In affluent areas like the Bridle Path-Sunnybrook-York Mills neighbourhood, Casa Loma and The Beaches the per cent positivity rate for the week beginning on Oct. 4 was zero, meaning that nobody tested positive for COVID-19.

Wealthier, more centrally located neighbourhoods also had higher levels of testing to go with often lower case volumes.

In Lawrence Park North there were more than 21 tests conducted for every 1,000 residents over a one-week period, which is more than double the rate of many neighbourhoods in more hard-hit areas of northwest Toronto.

“I think there are multiple factors involved in the concerning trend that we are seeing with low socioeconomic status, racialized communities having lower testing rates but higher positivity rates and higher incidents of COVID,” Ontario’s Associate Medical Officer of Health Dr. Barabara Yaffe said during a subsequent briefing on Monday afternoon. “I think that working with Ontario Health and the local health units on pop up clinics that increase access for testing is important and we continue to do that as well as look at other factors that are involved such as the ability of the person to take time off work if they feel ill and the ability for them to isolate appropriately.”

The province has previously said that its “high-alert” threshold for regions is 2.5 per cent.

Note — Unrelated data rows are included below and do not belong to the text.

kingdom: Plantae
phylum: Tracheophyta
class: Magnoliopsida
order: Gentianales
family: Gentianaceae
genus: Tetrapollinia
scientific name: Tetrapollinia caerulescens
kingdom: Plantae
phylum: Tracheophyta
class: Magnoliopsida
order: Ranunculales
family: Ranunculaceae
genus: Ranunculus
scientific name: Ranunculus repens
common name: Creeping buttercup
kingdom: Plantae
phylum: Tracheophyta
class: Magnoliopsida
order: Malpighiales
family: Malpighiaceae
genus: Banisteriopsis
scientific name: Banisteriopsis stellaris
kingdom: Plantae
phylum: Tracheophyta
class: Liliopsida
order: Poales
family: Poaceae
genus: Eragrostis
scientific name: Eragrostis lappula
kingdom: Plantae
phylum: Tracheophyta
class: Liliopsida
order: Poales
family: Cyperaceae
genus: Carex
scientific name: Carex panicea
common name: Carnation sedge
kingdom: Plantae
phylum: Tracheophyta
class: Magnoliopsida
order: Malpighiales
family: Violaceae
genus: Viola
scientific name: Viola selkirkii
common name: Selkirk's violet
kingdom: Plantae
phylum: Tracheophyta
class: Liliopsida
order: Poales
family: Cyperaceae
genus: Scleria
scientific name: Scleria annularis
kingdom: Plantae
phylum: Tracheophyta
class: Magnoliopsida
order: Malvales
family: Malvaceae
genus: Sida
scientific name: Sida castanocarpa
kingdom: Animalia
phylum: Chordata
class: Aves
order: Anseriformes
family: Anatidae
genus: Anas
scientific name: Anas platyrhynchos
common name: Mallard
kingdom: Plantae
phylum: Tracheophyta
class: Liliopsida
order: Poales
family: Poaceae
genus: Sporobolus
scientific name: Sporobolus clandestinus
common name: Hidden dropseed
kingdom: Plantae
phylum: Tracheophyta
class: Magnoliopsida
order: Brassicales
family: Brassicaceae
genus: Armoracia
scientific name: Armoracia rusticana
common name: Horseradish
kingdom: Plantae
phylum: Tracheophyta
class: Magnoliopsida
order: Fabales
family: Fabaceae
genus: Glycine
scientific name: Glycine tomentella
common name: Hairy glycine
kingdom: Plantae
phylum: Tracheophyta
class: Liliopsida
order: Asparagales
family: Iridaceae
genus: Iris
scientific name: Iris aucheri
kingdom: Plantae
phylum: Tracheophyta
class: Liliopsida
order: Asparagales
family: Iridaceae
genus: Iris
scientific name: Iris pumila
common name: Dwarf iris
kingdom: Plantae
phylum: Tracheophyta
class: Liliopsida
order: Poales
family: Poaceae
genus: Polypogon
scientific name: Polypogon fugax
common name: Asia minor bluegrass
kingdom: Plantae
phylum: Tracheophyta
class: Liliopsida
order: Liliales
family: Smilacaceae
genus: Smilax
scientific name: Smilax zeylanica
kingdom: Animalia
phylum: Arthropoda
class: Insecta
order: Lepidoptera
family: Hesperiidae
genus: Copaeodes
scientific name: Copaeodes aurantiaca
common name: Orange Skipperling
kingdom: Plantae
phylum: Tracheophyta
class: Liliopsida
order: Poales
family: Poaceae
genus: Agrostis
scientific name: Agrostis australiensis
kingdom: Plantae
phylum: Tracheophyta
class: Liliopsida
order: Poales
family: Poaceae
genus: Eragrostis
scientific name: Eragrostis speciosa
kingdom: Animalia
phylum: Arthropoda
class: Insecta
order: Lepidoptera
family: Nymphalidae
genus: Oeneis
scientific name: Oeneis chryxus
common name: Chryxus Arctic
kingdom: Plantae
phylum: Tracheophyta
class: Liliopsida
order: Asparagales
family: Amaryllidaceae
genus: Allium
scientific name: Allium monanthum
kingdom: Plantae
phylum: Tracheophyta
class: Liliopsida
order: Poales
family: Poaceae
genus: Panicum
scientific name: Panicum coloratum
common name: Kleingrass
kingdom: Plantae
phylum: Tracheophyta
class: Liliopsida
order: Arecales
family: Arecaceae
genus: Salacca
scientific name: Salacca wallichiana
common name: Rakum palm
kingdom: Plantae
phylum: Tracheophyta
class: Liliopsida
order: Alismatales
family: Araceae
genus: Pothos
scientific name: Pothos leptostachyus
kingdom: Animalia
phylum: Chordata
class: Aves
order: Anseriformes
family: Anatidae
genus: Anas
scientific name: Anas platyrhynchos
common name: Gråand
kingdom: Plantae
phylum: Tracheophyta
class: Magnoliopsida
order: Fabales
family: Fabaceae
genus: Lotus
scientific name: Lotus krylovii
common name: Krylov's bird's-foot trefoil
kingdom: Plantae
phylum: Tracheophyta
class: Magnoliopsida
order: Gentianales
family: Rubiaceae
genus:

Last week, it moved York Region into a modified Stage 2 after the positivity rate there reached 2.77 per cent.

Here are the top 10 positivity rates in Toronto for the week starting Oct. 4:

  • Brookhaven Amesbury – 12 per cent
  • Black Creek – 10.8 per cent
  • Eglinton East – 9.7 per cent
  • Humbermede – 9.6 per cent
  • Elms-Old Rexdale – 8.6 per cent
  • Mount Olive-Silverstone-Jamestown – 7.7 per cent
  • Kingsview Village – The Westway – 7.4 per cent.